- Fragmento del texto
Nos persigue un virus que nos ataca en lo orgánico e institucional, sin distingo, obligándonos a entender que somos uno solo colectivo y no algo individual. Durante el día leí a Yuyal Nohah Harari sobre lo que seremos después de la pandemia en el Financial Times y este periódico, EL PAÍS. Vi en Twitter las posiciones de los renombrados economistas, escuché emocionados a los ambientalistas sobre la aparición de delfines en la bahía de Cartagena, de un zorro en un barrio de Bogotá o unos peces en las aguas ahora limpias del canal de Venecia. Me permití una que otra cadena de autoayuda, que desprecio. Hice todas las recomendaciones para limpiar el virus: zapatos fuera de la casa, gárgaras con vinagre, sorbos de agua casa 20 minutos, disfruté como nunca del chat con mi familia. Mi madre Ivonne me contó indignada que los iraníes, según Fox News, crearon el virus, mis hermanas Ivonne y Julie cada una repasaron sus quehaceres, una con sus hijos y sus oraciones y la otra con su pareja y el anhelo de tener un hijo.

Mis amigas, Cristi, lejos de Bogotá, cuidándose e inspirándonos por su lucha admirable contra el cáncer pero sobre todo por su manera de estar y ser. Mónica contagiándonos de un positivismo que le sale por cada poro, Leque, cocinando, con esa capacidad de estar entre las montañas bogotanas y seguir pareciéndose tanto a los costeños y su palabra fácil.

(Registros guardados)
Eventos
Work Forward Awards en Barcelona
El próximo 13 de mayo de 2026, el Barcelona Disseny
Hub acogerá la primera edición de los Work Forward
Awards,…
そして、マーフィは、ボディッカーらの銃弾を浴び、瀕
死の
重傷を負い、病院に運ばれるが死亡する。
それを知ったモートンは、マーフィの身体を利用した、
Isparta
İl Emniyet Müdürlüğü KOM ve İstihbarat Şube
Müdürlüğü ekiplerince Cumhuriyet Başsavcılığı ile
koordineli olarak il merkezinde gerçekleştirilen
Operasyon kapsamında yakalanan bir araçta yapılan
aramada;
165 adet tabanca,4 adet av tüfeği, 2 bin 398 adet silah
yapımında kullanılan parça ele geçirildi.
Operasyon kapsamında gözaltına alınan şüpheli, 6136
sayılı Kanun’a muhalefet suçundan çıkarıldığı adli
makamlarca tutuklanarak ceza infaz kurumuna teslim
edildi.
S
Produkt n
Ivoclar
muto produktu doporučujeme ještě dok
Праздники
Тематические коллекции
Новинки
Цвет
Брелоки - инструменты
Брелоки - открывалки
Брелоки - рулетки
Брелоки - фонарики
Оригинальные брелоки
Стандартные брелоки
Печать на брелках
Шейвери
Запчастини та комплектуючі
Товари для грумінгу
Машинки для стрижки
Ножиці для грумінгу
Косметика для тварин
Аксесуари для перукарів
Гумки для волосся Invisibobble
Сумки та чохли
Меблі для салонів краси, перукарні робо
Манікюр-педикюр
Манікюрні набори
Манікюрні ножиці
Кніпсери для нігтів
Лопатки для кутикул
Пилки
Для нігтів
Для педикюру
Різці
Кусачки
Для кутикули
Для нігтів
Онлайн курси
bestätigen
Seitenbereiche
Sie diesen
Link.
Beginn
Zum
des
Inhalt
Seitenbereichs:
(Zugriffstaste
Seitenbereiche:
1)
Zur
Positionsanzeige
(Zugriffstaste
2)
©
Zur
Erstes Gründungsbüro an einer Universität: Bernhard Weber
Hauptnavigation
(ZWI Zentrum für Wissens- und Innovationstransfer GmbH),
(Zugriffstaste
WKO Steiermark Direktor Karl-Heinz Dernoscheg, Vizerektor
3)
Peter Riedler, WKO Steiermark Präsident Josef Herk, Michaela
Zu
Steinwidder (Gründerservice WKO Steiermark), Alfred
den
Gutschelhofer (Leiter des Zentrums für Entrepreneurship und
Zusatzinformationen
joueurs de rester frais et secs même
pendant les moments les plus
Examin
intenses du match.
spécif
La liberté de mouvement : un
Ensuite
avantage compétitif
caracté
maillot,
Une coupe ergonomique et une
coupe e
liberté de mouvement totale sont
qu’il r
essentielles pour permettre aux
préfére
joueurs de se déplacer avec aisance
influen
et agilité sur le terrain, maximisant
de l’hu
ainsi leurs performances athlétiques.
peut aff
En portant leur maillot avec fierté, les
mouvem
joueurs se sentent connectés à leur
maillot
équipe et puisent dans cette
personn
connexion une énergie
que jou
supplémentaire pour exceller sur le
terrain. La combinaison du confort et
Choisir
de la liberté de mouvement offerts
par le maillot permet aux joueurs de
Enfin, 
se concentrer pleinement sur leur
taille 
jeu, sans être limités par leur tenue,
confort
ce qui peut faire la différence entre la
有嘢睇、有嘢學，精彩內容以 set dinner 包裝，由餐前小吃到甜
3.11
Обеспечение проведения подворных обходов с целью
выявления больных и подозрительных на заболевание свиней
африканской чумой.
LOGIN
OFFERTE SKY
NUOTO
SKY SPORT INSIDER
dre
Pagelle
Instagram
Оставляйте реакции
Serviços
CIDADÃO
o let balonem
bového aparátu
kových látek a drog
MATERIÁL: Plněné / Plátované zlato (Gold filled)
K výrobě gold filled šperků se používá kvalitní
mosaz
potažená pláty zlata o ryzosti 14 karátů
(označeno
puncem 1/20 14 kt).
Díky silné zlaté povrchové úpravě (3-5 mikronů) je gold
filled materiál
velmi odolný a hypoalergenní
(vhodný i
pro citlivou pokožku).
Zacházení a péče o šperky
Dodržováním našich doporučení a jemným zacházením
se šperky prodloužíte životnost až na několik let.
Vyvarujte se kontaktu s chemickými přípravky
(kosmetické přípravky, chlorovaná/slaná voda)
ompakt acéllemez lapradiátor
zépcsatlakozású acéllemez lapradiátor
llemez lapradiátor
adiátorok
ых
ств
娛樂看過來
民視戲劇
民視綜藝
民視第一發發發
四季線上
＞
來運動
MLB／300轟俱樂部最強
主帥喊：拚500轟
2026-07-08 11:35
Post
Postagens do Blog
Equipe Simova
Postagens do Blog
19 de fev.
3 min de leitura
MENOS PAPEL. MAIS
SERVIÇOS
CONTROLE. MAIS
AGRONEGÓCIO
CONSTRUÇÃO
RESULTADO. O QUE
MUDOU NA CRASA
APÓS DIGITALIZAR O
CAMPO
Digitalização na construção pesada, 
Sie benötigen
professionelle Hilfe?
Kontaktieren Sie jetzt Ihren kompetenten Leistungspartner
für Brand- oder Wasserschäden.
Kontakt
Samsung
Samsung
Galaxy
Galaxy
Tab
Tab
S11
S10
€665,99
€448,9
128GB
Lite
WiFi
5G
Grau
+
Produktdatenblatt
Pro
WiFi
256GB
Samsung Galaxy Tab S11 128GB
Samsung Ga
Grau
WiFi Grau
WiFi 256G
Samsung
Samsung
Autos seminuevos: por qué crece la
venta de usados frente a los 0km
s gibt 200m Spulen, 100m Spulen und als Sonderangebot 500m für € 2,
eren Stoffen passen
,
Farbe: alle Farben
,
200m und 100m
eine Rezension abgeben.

- El problema
Por favor, reproduce la parte del fragmento del texto que empieza en "Mis amigas, Cristi, lejos" y termina en "su palabra fácil.".

- Respuesta del ejercicio
Mis amigas, Cristi, lejos de Bogotá, cuidándose e inspirándonos por su lucha admirable contra el cáncer pero sobre todo por su manera de estar y ser. Mónica contagiándonos de un positivismo que le sale por cada poro, Leque, cocinando, con esa capacidad de estar entre las montañas bogotanas y seguir pareciéndose tanto a los costeños y su palabra fácil.